Monday, August 24, 2009

Precocious Little Tree

(Click on images to enlarge)

We're always told that if you plant an oak you can expect to wait 15 to 20 years before it begins to produce acorns. Somehow this little tree didn't get the memo!

On Friday I visited Knecht's Nursery here in Northfield, MN. Owner Leif Knecht showed me some young - very young, as in perhaps 2-3 years since grafting - hybrid oaks that are already bearing acorns! These trees are white oak / English oak crosses (Q. alba x robur). Notice the diameter of the trunk as compared to the size of the acorns and the diameter of the 5/8" bamboo support stake.

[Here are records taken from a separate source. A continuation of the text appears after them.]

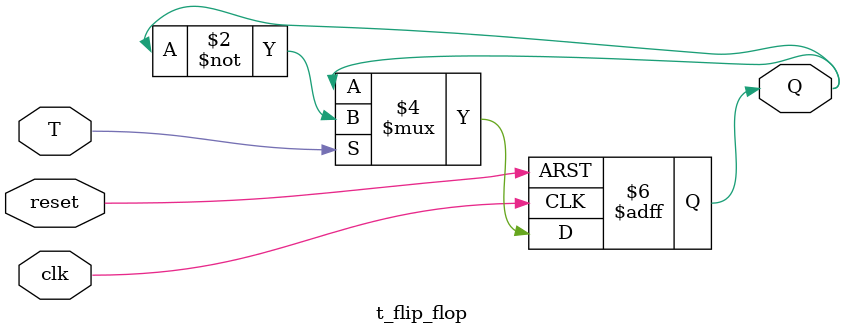
<source format=v>
module t_flip_flop (
    input clk,
    input reset,  
    input T,
    output reg Q
);

    always @(posedge clk or posedge reset) begin
        if (reset)
            Q <= 0;
        else if (T)
            Q <= ~Q;  
        else
            Q <= Q;   
    end

endmodule
</source>
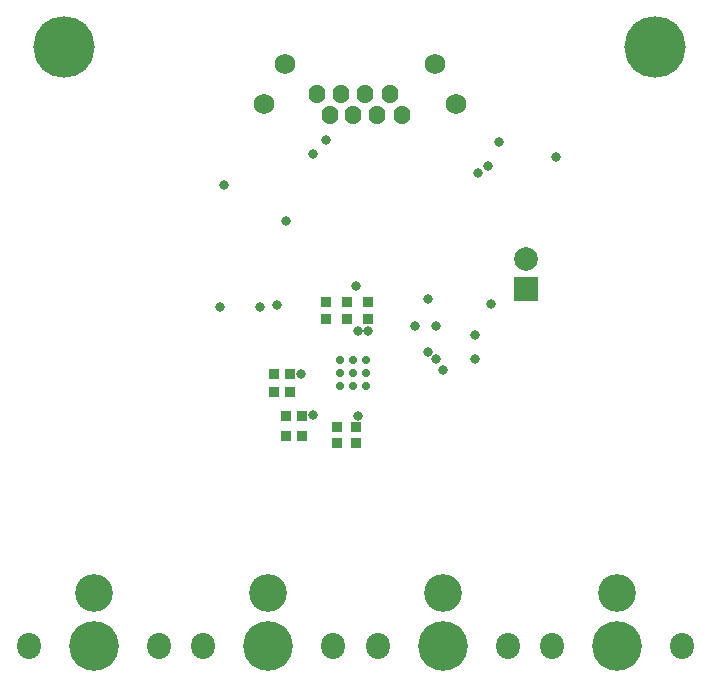
<source format=gbs>
%FSLAX24Y24*%
%MOIN*%
G70*
G01*
G75*
G04 Layer_Color=16711935*
%ADD10C,0.0079*%
%ADD11R,0.0300X0.0300*%
%ADD12R,0.0300X0.0300*%
%ADD13R,0.0492X0.0768*%
%ADD14R,0.0276X0.0079*%
%ADD15R,0.1437X0.1437*%
%ADD16R,0.0079X0.0276*%
%ADD17R,0.0236X0.0394*%
%ADD18R,0.1378X0.0846*%
%ADD19R,0.0433X0.0846*%
%ADD20R,0.0433X0.0846*%
%ADD21R,0.0433X0.0236*%
%ADD22R,0.0500X0.0400*%
%ADD23O,0.0512X0.0138*%
%ADD24R,0.0400X0.0500*%
%ADD25R,0.0787X0.0472*%
%ADD26C,0.0118*%
%ADD27R,0.1400X0.0900*%
%ADD28R,0.1140X0.0550*%
%ADD29R,0.1400X0.1550*%
%ADD30C,0.1969*%
%ADD31C,0.1181*%
%ADD32C,0.1575*%
%ADD33O,0.0709X0.0787*%
%ADD34C,0.0600*%
%ADD35O,0.0472X0.0551*%
%ADD36R,0.0709X0.0709*%
%ADD37C,0.0709*%
%ADD38C,0.0236*%
%ADD39C,0.0197*%
%ADD40C,0.0039*%
%ADD41C,0.0098*%
%ADD42C,0.0100*%
%ADD43C,0.0090*%
%ADD44C,0.0050*%
%ADD45R,0.0380X0.0380*%
%ADD46R,0.0380X0.0380*%
%ADD47R,0.0572X0.0848*%
%ADD48R,0.0356X0.0159*%
%ADD49R,0.1517X0.1517*%
%ADD50R,0.0159X0.0356*%
%ADD51R,0.0316X0.0474*%
%ADD52R,0.1458X0.0926*%
%ADD53R,0.0513X0.0926*%
%ADD54R,0.0513X0.0926*%
%ADD55R,0.0513X0.0316*%
%ADD56R,0.0580X0.0480*%
%ADD57O,0.0592X0.0218*%
%ADD58R,0.0480X0.0580*%
%ADD59R,0.0867X0.0552*%
%ADD60C,0.2049*%
%ADD61C,0.1261*%
%ADD62C,0.1655*%
%ADD63O,0.0789X0.0867*%
%ADD64C,0.0680*%
%ADD65O,0.0552X0.0631*%
%ADD66R,0.0789X0.0789*%
%ADD67C,0.0789*%
%ADD68C,0.0316*%
%ADD69C,0.0277*%
D45*
X12100Y13150D02*
D03*
Y12600D02*
D03*
X11050Y8450D02*
D03*
Y9000D02*
D03*
X11700Y8450D02*
D03*
Y9000D02*
D03*
X11400Y13150D02*
D03*
Y12600D02*
D03*
X10700Y13150D02*
D03*
Y12600D02*
D03*
D46*
X9350Y8700D02*
D03*
X9900D02*
D03*
X9350Y9350D02*
D03*
X9900D02*
D03*
X8950Y10750D02*
D03*
X9500D02*
D03*
X8950Y10150D02*
D03*
X9500D02*
D03*
D60*
X21654Y21654D02*
D03*
X1969D02*
D03*
D61*
X20400Y3472D02*
D03*
X14583D02*
D03*
X8767D02*
D03*
X2950D02*
D03*
D62*
X20400Y1700D02*
D03*
X14583D02*
D03*
X8767D02*
D03*
X2950D02*
D03*
D63*
X22565D02*
D03*
X18235D02*
D03*
X16749D02*
D03*
X12418D02*
D03*
X10932D02*
D03*
X6601D02*
D03*
X5115D02*
D03*
X785D02*
D03*
D64*
X8610Y19750D02*
D03*
X15012D02*
D03*
X9311Y21101D02*
D03*
X14311D02*
D03*
D65*
X10409Y20100D02*
D03*
X11205Y20101D02*
D03*
X12008Y20100D02*
D03*
X10811Y19400D02*
D03*
X11606D02*
D03*
X12409D02*
D03*
X12811Y20101D02*
D03*
X13213Y19400D02*
D03*
D66*
X17350Y13600D02*
D03*
D67*
Y14600D02*
D03*
D68*
X10700Y18550D02*
D03*
X11700Y13700D02*
D03*
X9350Y15850D02*
D03*
X14100Y13250D02*
D03*
X15650Y11250D02*
D03*
Y12050D02*
D03*
X16450Y18500D02*
D03*
X15750Y17450D02*
D03*
X18350Y18000D02*
D03*
X16100Y17700D02*
D03*
X7150Y13000D02*
D03*
X9050Y13050D02*
D03*
X8500Y13000D02*
D03*
X10250Y9400D02*
D03*
Y18100D02*
D03*
X7300Y17050D02*
D03*
X13650Y12350D02*
D03*
X14350D02*
D03*
X16200Y13100D02*
D03*
X14600Y10900D02*
D03*
X14350Y11250D02*
D03*
X14100Y11500D02*
D03*
X11750Y12200D02*
D03*
X12100D02*
D03*
X9850Y10750D02*
D03*
X11750Y9350D02*
D03*
D69*
X11167Y10367D02*
D03*
Y10800D02*
D03*
Y11233D02*
D03*
X11600Y10367D02*
D03*
Y10800D02*
D03*
Y11233D02*
D03*
X12033Y10367D02*
D03*
Y10800D02*
D03*
Y11233D02*
D03*
M02*

</source>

Whenever somone mentions oaks as a potential human food or forage crop farmed on a commerical scale, the 15 to 20 year time lag is always mentioned - sometimes by the proponents of the idea themselves who reluctantly mention the time lag probably in an effort to prove that they are not complete head-in-the-clouds nut-jobs (luckily I have not such reservations!) - as a reason why the idea is not practical.

To which I say: Oh, really? True, the half dozen acorns on each of these trees hardly constitute a commerical crop, but given their early maturity and the fast growth we know oaks are capable of, is there any question that these trees will be pumping out significant volumes of acorns within a few years??